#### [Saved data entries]
◆ ◆ ◆ ◆ ◆

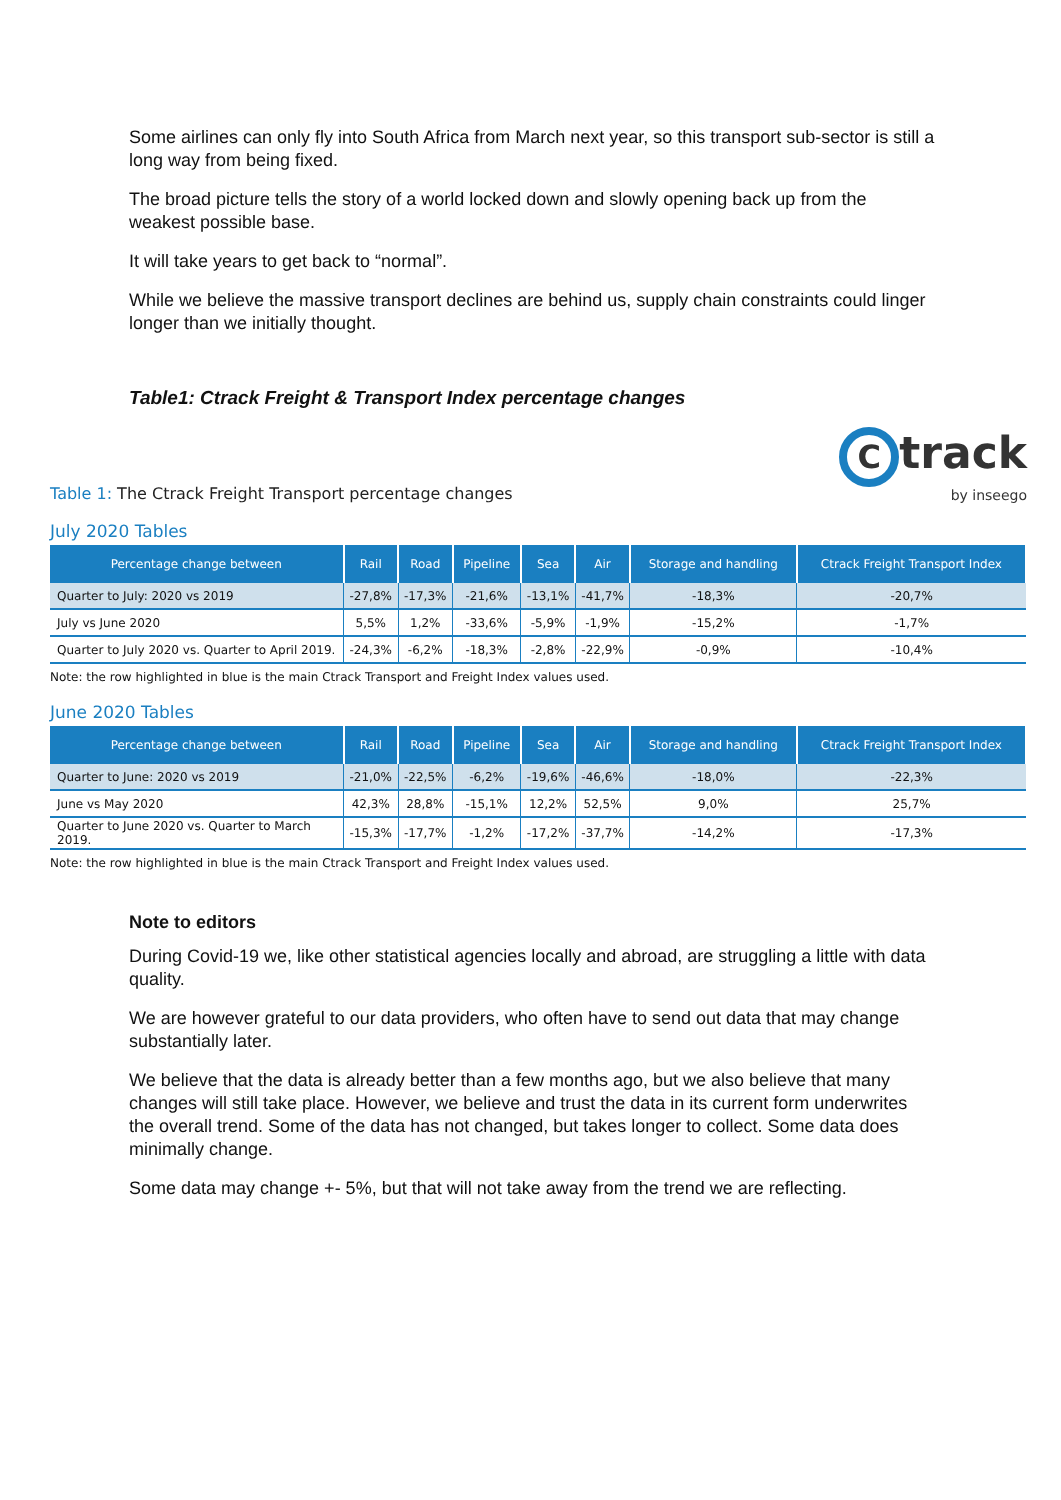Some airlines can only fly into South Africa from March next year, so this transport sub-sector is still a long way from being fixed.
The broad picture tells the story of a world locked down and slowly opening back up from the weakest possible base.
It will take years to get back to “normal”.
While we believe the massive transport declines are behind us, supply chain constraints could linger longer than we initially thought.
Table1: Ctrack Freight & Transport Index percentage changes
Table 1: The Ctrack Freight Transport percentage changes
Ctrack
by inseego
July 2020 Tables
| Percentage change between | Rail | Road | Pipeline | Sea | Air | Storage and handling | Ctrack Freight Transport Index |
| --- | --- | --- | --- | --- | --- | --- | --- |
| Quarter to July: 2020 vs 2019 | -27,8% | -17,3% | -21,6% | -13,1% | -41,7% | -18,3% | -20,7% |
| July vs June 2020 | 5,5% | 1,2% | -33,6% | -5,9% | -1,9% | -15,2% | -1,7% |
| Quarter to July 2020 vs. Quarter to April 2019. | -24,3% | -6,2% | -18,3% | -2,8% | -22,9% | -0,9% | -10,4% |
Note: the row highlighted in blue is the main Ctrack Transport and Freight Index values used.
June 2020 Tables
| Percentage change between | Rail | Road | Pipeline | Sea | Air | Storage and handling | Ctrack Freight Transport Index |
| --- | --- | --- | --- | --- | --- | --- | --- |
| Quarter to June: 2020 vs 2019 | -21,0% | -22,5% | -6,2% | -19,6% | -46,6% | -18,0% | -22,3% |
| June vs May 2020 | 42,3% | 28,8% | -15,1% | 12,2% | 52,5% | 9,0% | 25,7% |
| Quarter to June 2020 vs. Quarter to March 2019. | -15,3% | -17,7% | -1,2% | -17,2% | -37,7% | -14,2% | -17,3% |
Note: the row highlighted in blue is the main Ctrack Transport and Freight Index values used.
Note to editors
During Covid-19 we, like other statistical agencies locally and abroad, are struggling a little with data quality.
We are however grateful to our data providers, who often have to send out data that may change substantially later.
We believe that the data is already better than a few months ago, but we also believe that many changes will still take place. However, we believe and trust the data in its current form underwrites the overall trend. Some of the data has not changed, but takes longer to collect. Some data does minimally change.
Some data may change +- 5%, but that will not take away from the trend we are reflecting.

◆ ◆ ◆ ◆ ◆

#### [GOAL OF THE EXERCISE]
From the first line to the last, output the data exactly, without the pictures.

#### [RESPONSE BELOW]
Some airlines can only fly into South Africa from March next year, so this transport sub-sector is still a long way from being fixed.
The broad picture tells the story of a world locked down and slowly opening back up from the weakest possible base.
It will take years to get back to “normal”.
While we believe the massive transport declines are behind us, supply chain constraints could linger longer than we initially thought.
Table1: Ctrack Freight & Transport Index percentage changes
Table 1: The Ctrack Freight Transport percentage changes
Ctrack
by inseego
July 2020 Tables
| Percentage change between | Rail | Road | Pipeline | Sea | Air | Storage and handling | Ctrack Freight Transport Index |
| --- | --- | --- | --- | --- | --- | --- | --- |
| Quarter to July: 2020 vs 2019 | -27,8% | -17,3% | -21,6% | -13,1% | -41,7% | -18,3% | -20,7% |
| July vs June 2020 | 5,5% | 1,2% | -33,6% | -5,9% | -1,9% | -15,2% | -1,7% |
| Quarter to July 2020 vs. Quarter to April 2019. | -24,3% | -6,2% | -18,3% | -2,8% | -22,9% | -0,9% | -10,4% |
Note: the row highlighted in blue is the main Ctrack Transport and Freight Index values used.
June 2020 Tables
| Percentage change between | Rail | Road | Pipeline | Sea | Air | Storage and handling | Ctrack Freight Transport Index |
| --- | --- | --- | --- | --- | --- | --- | --- |
| Quarter to June: 2020 vs 2019 | -21,0% | -22,5% | -6,2% | -19,6% | -46,6% | -18,0% | -22,3% |
| June vs May 2020 | 42,3% | 28,8% | -15,1% | 12,2% | 52,5% | 9,0% | 25,7% |
| Quarter to June 2020 vs. Quarter to March 2019. | -15,3% | -17,7% | -1,2% | -17,2% | -37,7% | -14,2% | -17,3% |
Note: the row highlighted in blue is the main Ctrack Transport and Freight Index values used.
Note to editors
During Covid-19 we, like other statistical agencies locally and abroad, are struggling a little with data quality.
We are however grateful to our data providers, who often have to send out data that may change substantially later.
We believe that the data is already better than a few months ago, but we also believe that many changes will still take place. However, we believe and trust the data in its current form underwrites the overall trend. Some of the data has not changed, but takes longer to collect. Some data does minimally change.
Some data may change +- 5%, but that will not take away from the trend we are reflecting.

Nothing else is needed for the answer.